Infelizmente, muitas dessas crianças receberam maus exemplos e abusos de seus pais... Se os conheceram... Outros simplesmente perguntam: “Por que eu não tenho pai, como todas as crianças?” Inicialmente idealizam, mas, depois, quando são conscientes da sua realidade, começam a odiar seus pais... Por essa razão, um dos nossos principais objetivos é o de ensinar-lhes a perdoar seus pais, apesar de tudo que eles fizeram ou deixaram de fazer. Sei que isso muito fácil de dizer, mas é muito difícil de fazer: mas não há outro caminho. Têm que aceitar a sua situação e ajudar-lhes a perdoar, porque só podem reabilitar-se por meio do perdão.
Essas são algumas pinceladas do que fazemos, com a ajuda de Deus e da formação cristã que Isabel e eu recebemos no Opus Dei. Antes de terminar, quero contar a origem do nome de um desses centros: “La Blanca Paloma”. Tudo começou quando pediram ao Padre Villoslada que fosse confessar no Rocío.

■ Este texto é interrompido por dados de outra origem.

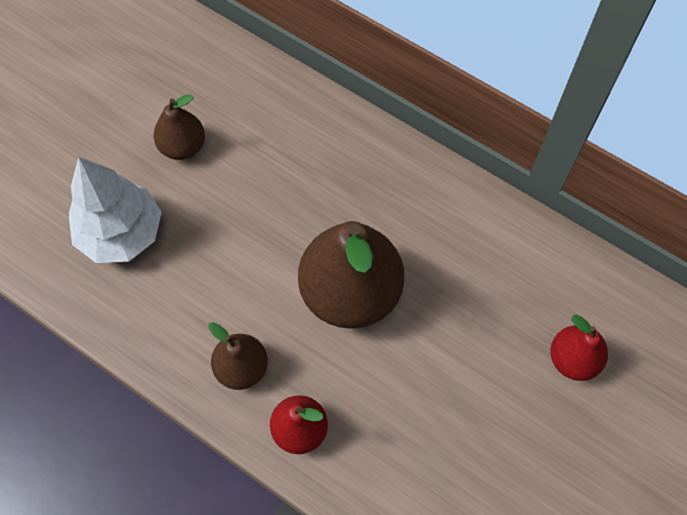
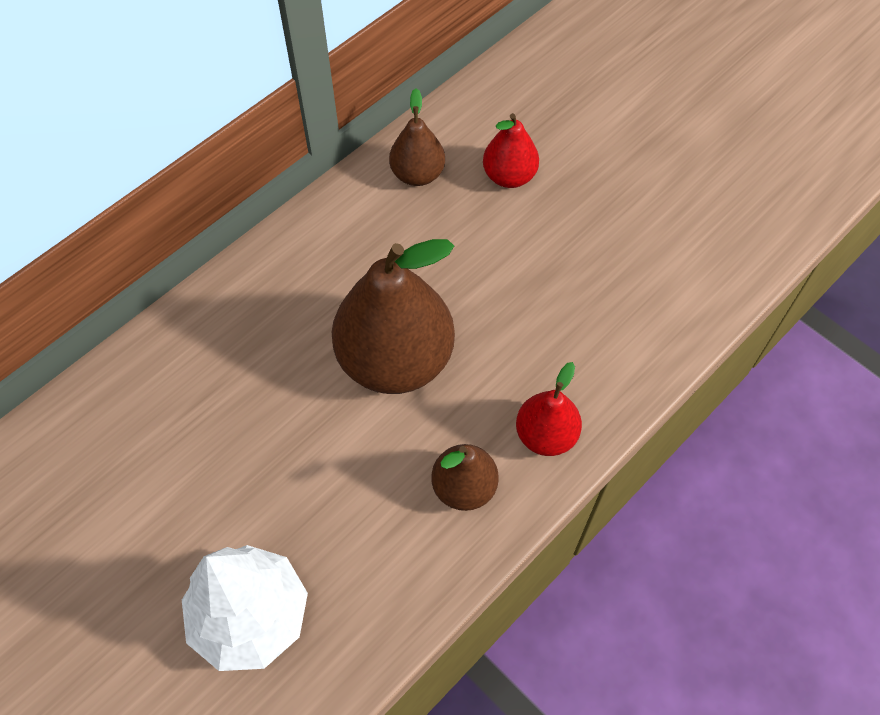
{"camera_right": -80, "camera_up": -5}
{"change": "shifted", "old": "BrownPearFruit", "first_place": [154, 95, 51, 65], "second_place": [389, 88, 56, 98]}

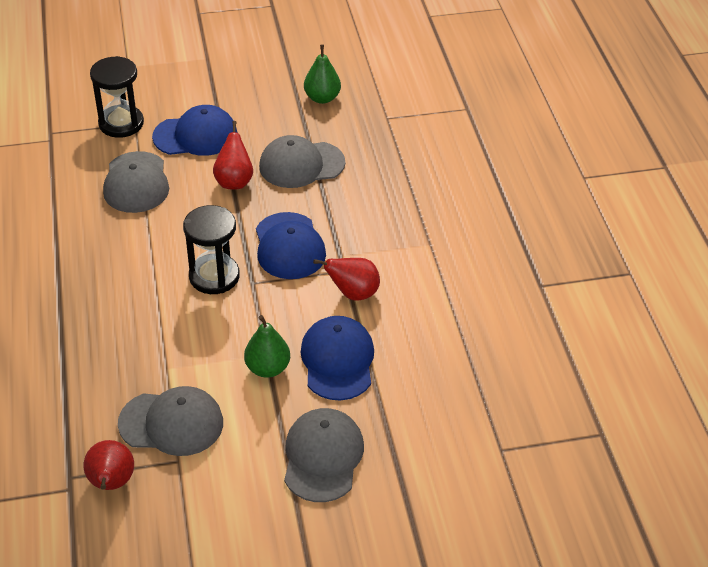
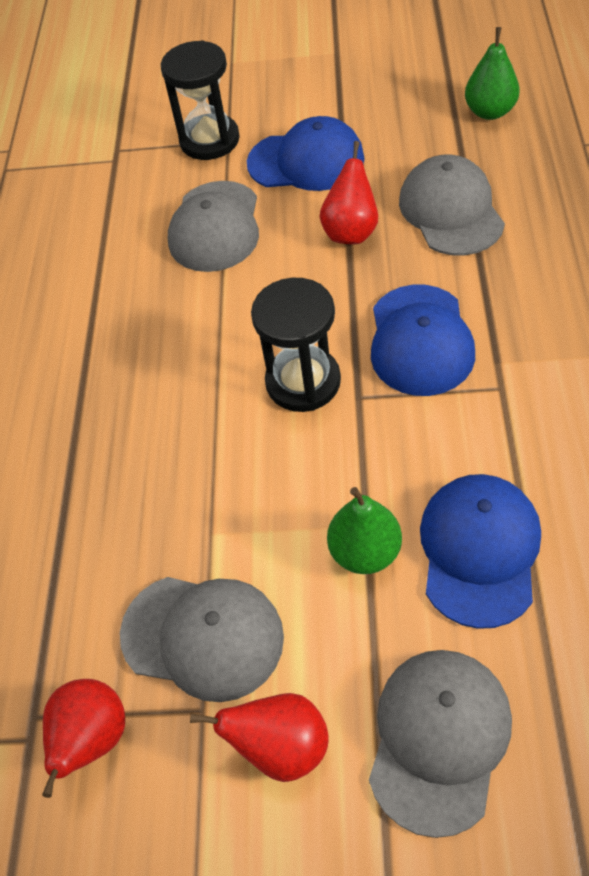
{"camera_right": 20, "camera_up": 10}
{"change": "rotated", "old": "GreyBaseballCap", "first_place": [259, 135, 86, 53], "second_place": [399, 155, 106, 101], "degrees": 75}
{"change": "shifted", "old": "RedPearFruit", "first_place": [313, 258, 67, 43], "second_place": [190, 693, 139, 89]}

E ele foi para lá com certa má vontade. Pensava que só iria encontrar-se com algazarras, brincadeiras e pó de asfalto. Mas, ao chegar, se sentou no confessionário e esteve quase vinte e quatro horas confessando sem parar! Então disse: “Isso só pode conseguir a Virgem”. E assim, “em desagravo”, o centro se chama “La Blanca Paloma”.